Most sobering of all for Obama, his self-described “direct connection” to Americans had also awoken him to a growing disconnect. People wrote because their problems demanded immediate attention, and yet the process of governing the nation was so slow that Obama sometimes felt powerless to help them.
A few times during his presidency, Obama admitted, he had written a personal check or made a phone call on the writer’s behalf, believing that it was his only way to ensure a fast result. “It’s not something I should advertise, but it has happened,” he told me. Many other times, he had forwarded letters to government agencies or Cabinet secretaries after attaching a standard, handwritten note that read: “Can you please take care of this?”
“Some of these letters you read and you say, ‘Gosh, I really want to help this person, and I may not have the tools to help them right now,’ ” the president said. “And then you start thinking about the fact that for every one person that wrote describing their story, there might be another hundred thousand going through the same thing. So there are times when I’m reading the letters and I feel pained that I can’t do more, faster, to make a difference in their lives.”

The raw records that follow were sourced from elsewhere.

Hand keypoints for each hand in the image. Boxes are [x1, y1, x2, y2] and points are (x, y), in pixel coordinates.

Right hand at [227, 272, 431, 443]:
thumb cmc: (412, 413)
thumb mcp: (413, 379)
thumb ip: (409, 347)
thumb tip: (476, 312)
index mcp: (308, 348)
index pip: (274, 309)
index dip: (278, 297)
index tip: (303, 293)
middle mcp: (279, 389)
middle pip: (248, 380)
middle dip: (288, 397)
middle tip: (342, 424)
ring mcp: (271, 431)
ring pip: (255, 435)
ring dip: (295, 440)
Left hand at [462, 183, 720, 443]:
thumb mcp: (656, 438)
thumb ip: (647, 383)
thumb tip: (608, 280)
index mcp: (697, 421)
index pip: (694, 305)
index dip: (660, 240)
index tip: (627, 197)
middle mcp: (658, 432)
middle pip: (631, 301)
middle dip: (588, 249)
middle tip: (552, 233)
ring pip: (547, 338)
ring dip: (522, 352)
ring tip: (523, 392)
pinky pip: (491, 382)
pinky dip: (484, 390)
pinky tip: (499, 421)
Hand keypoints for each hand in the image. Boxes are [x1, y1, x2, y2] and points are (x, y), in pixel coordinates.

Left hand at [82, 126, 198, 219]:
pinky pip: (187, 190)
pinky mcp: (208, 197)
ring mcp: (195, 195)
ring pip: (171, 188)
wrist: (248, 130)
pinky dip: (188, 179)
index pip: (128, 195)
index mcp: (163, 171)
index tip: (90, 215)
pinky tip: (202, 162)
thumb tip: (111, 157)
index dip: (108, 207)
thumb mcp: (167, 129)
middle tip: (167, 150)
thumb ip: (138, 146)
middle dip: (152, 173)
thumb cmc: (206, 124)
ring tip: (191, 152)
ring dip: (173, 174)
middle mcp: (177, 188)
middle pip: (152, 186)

For the past year, I had been reading Obama’s mail and traveling across the country to spend time with some of the letter-writers. I had learned firsthand that people tended to write to the president when their circumstances turned dire, sealing a prayer into an envelope as a matter of last resort.

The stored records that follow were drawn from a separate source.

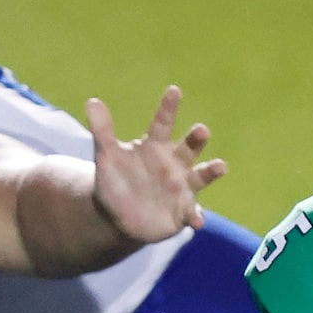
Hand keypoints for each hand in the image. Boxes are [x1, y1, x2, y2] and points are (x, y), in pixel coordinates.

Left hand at [89, 86, 225, 247]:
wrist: (118, 216)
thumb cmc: (117, 180)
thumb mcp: (107, 157)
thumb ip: (103, 131)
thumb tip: (92, 101)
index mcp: (156, 146)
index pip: (163, 123)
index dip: (168, 108)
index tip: (174, 90)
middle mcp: (174, 163)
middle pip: (189, 147)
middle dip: (196, 139)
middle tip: (202, 131)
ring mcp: (182, 186)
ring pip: (201, 176)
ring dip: (211, 171)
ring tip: (220, 166)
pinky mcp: (183, 211)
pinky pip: (193, 213)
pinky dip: (197, 216)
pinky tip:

I had also read many of the president’s handwritten responses, in which he sometimes assured in black ink that “things will get better,” even if he wasn’t so sure himself. I had watched him correspond with a Michigan woman while she went through bankruptcy; with a fourth-grader while she attended one of the country’s worst schools; with a mother while she waited to hear from her son in Afghanistan; with a cleaning woman while she battled leukemia and worried about paying her medical bills.
Months after these people wrote to the president, when I mentioned their letters to Obama, he remembered the details of their lives. Their letters had shaped his speeches and informed his policies, but it was their personal stories that stuck with him. “Reading these letters can be heartbreaking,” he said. “Just heartbreaking.”